• _Exercise text_
In the present embodiment the PMOS 141 and the NMOS 142 constitute the
CMOS logic circuit 103. Further, a numeral 145 is an NMOS having the drain
connected with the drain of the PMOS 106, the source connected with the
base of the NPN 102 and the gate connected with the input signal 140, in
the present embodiment the NMOS 145 constituting the NMOS logic circuit
104. 158 is an NMOS having the drain connected with the base of the NPN
102, the gate connected with the base of the NPN 101 and the source
connected with the reference potential, the NMOS 158 serving as
discharging means 107 discharging the base of the NPN 102. However it is
not restricted thereto. 157 is a PMOS having the source connected with the
output 160, the drain connected with the base of the NPN 102 and the gate
connected with the base of the NPN 101. Although this PMOS is not always
necessary and not indicated in FIG. 1A, it has an advantage of cancelling
noise, etc. in the output and stabilizing the output 160, when the output
160 is at the level "0". Further, when the output 160 is switched from the
level "1" to "0", it contributes to the shortening of the fall time of the
output 230 by supplying the base current to the NPN 102.
The function of the circuit indicated in FIG. 1B is an inverter, as
indicated by a logic symbol in FIG. 1C. The operation thereof is as
follows.
Now, it is supposed that the input signal 140 is switched from the state of
the level "1" to "0". At this time, the PMOS 141 is turned on and the NMOS
142 is turned off. Further the NMOS 145 is turned off. Consequently, the
base of the NPN 101 is switched over from the level "0" to "1". As a
result, the PMOS 157 is turned off and thus the NPN 102 is turned off.
Further, due to the fact that the base of the NPN 101 has been switched to
the level "1", the NPN 101 is turned on and the output 160 is switched to
the level "1". At this time, the output of the inverter 105 including the
PMOS 151 and the NMOS 152 is switched to the level "0" and turns-on the
PMOS 106.
Next, starting from this state, a case where the input signal 140 is
switched from the level "0" to "1" is considered. At this time, the PMOS
141 is turned off and the NMOSs 142 and 145 are turned on. In addition,
the NMOS 158 is turned off and the PMOS 157 is turned on. At this time, a
base current flows from the power supply 130 to the NPN 102 through the
PMOS 106 (held still in the ON state) and the NMOS 145. On the other hand,
due to the fact that the PMOS 157 has been turned on, the base current of
the NPN 102 is supplied from the output 160 through the PMOS 157.

• _What this exercise asks_
[a] Answer these questions about the circuit text:
(i) Which component serves as the discharging means 107?
(ii) What function does the circuit in FIG. 1B perform?
(iii) When the input signal 140 switches from level "0" to "1", which two components carry the base current from the power supply 130 to the NPN 102?
[b] From the rows below, extract every line that contains the string "informatie". Case counts.

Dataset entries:
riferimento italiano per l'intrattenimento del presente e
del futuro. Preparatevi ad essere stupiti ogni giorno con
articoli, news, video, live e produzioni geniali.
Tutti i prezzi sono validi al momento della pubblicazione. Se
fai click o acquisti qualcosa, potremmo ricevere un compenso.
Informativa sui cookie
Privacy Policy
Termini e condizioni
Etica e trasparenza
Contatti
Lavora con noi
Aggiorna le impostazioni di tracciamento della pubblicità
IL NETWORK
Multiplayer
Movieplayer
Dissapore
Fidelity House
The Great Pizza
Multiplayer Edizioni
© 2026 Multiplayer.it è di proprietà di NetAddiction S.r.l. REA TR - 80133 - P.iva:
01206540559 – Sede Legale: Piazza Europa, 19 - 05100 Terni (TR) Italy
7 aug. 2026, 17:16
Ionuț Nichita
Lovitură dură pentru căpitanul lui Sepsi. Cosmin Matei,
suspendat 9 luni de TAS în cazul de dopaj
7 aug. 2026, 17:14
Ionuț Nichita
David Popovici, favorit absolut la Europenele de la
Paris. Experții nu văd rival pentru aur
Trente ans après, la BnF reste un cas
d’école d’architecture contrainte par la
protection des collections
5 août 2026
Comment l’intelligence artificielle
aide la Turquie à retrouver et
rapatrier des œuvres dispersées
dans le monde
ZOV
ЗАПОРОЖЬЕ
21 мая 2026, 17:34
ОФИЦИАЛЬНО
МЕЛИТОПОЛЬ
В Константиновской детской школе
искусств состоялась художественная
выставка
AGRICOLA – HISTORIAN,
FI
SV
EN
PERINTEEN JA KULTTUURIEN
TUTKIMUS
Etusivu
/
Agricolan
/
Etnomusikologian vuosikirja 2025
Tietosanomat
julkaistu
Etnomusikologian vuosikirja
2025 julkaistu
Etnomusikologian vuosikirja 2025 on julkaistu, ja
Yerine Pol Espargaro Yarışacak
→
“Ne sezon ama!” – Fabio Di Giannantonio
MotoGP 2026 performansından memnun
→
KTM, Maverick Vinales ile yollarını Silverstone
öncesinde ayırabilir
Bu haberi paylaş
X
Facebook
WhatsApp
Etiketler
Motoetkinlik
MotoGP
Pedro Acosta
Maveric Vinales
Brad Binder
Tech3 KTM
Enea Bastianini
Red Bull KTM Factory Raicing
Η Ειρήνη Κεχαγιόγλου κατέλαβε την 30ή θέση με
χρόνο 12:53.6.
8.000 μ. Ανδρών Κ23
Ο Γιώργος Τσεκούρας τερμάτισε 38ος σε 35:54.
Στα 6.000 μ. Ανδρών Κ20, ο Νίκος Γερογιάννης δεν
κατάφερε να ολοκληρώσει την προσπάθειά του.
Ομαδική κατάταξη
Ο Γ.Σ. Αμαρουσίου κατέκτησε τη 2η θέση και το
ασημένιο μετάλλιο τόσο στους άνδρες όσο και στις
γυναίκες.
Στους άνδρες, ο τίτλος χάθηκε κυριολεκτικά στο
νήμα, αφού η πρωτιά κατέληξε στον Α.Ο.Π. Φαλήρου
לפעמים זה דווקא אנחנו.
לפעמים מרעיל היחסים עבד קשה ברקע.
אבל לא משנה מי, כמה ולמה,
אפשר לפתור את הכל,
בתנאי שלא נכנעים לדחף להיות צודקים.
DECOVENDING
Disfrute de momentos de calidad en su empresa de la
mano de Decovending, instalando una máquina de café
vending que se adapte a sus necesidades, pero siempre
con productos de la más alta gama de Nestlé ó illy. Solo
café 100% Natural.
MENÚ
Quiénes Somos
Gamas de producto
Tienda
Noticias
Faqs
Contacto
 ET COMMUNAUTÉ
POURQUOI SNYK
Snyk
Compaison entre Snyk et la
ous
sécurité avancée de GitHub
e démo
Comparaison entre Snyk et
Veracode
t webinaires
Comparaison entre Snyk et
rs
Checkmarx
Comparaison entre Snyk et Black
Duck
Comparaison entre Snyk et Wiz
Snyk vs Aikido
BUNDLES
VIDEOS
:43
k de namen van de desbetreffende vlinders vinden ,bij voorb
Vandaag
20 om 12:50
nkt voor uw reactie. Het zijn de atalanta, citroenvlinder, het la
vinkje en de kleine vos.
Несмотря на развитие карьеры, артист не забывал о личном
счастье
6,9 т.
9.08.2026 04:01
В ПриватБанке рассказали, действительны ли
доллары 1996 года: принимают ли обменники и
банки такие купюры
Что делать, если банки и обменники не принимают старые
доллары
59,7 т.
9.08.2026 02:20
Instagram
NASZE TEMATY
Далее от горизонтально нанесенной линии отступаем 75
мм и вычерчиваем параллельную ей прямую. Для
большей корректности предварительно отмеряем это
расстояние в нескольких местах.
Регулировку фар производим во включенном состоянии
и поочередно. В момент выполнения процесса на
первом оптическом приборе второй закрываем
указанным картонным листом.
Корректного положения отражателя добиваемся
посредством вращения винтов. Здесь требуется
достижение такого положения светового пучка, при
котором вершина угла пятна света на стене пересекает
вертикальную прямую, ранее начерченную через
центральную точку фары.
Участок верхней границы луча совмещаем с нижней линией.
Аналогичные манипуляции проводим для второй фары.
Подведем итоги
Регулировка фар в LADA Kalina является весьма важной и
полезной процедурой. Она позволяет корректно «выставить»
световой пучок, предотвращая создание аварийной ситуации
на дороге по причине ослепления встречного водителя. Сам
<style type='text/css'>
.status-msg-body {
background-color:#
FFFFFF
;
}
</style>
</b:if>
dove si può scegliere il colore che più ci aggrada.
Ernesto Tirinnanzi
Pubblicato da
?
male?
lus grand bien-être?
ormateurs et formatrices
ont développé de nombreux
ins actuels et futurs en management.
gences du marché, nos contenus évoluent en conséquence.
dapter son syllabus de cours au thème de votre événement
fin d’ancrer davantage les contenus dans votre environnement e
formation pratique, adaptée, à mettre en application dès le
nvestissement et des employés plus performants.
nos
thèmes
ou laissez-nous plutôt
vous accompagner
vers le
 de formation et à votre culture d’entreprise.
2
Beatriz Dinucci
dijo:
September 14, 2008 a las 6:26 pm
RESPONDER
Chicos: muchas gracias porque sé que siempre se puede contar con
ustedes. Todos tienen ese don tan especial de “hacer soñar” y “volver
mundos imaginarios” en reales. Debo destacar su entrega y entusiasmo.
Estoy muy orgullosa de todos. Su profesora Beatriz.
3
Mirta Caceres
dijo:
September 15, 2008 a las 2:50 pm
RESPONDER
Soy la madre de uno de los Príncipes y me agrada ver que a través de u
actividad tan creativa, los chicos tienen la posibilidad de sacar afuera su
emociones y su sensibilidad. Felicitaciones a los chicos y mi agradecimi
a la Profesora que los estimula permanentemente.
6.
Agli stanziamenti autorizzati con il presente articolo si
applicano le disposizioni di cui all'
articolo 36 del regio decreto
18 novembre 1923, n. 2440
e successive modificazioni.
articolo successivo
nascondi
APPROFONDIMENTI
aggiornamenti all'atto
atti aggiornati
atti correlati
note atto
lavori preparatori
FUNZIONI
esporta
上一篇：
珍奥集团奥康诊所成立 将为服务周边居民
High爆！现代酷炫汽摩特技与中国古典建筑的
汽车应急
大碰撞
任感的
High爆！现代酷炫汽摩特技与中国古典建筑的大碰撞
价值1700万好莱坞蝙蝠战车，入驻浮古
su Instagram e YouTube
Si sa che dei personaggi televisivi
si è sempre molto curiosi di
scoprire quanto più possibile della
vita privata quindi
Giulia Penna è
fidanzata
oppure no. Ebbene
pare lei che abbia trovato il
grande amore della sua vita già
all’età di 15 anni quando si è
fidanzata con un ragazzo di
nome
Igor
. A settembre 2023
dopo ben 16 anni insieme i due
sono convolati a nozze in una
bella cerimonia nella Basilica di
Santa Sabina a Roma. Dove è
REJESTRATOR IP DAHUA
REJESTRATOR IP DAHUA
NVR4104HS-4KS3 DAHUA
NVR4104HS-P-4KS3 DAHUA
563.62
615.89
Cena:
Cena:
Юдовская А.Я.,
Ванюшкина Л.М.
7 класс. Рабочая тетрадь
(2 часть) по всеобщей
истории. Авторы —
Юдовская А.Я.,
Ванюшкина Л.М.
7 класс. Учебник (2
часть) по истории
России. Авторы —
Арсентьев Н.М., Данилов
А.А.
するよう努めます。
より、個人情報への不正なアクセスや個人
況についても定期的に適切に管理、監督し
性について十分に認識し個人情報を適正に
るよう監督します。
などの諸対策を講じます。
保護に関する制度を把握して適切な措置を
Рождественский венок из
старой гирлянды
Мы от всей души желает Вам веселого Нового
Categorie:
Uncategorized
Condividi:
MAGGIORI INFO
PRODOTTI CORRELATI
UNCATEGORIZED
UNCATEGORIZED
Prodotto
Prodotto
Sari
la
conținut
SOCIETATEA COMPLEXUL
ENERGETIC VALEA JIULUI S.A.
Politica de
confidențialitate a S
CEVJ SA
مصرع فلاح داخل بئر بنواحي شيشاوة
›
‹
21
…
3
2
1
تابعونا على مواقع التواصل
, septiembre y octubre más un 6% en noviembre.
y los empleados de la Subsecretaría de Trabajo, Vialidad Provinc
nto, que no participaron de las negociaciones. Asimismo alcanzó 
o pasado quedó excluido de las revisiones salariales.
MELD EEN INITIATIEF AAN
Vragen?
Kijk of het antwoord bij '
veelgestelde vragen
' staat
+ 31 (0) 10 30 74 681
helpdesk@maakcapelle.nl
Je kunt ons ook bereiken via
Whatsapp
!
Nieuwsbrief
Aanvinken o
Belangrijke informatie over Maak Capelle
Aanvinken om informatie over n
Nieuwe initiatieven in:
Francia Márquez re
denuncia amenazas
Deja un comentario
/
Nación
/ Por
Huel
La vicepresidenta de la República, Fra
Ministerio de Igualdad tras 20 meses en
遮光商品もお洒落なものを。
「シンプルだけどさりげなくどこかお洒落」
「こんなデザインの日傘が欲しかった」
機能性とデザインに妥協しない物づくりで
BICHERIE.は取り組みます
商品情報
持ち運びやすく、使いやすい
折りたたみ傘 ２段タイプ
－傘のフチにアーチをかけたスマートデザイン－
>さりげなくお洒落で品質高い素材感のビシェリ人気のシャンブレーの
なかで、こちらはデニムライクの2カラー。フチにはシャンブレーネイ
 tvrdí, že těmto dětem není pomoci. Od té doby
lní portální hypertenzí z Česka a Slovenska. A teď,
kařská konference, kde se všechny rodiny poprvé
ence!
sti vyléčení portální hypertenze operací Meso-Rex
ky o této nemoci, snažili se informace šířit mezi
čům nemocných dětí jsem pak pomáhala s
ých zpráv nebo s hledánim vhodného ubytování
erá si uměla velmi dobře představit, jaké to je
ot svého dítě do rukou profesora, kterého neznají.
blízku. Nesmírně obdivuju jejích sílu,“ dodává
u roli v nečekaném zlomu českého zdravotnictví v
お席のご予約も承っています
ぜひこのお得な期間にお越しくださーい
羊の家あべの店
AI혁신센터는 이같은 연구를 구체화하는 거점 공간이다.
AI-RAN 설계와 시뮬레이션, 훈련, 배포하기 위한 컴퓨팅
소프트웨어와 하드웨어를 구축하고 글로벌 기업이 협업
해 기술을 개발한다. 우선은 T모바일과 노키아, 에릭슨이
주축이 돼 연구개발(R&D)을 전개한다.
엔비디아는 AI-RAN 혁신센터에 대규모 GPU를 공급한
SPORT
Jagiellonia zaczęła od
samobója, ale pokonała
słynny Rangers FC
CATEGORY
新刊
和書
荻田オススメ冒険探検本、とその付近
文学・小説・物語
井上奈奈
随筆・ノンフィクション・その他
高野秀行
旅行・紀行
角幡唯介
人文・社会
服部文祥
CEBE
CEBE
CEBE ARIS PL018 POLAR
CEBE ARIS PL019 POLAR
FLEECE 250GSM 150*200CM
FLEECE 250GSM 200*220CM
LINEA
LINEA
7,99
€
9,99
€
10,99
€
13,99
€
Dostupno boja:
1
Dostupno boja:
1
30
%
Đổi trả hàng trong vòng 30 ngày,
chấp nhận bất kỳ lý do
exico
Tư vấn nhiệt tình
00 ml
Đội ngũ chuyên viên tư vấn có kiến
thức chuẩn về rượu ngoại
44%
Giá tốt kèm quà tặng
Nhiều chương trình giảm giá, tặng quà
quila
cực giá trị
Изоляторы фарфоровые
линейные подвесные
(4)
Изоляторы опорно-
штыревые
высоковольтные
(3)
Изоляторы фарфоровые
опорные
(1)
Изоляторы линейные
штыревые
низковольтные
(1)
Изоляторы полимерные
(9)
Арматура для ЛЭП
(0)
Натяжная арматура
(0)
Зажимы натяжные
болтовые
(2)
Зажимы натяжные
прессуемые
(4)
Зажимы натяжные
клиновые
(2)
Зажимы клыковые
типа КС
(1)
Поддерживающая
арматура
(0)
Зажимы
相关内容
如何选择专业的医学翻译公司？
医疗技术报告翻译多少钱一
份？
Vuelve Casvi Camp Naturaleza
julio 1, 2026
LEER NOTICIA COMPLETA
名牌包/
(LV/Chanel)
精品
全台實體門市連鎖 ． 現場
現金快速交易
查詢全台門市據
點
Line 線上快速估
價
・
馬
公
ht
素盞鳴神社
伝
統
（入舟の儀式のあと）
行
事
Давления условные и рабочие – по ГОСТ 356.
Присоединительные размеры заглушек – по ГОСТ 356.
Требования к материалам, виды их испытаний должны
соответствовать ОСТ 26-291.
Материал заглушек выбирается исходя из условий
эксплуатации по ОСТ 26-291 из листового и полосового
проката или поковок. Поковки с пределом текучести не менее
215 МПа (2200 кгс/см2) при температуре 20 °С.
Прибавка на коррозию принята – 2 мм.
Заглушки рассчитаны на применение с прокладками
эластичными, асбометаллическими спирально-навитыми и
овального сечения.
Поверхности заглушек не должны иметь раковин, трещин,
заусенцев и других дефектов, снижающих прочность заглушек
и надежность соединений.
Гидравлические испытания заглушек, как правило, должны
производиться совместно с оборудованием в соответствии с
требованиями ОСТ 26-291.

• _Results by task_
[a]
(i) The NMOS 158.
(ii) It is an inverter.
(iii) The PMOS 106 and the NMOS 145.

[b]
Belangrijke informatie over Maak Capelle
Aanvinken om informatie over n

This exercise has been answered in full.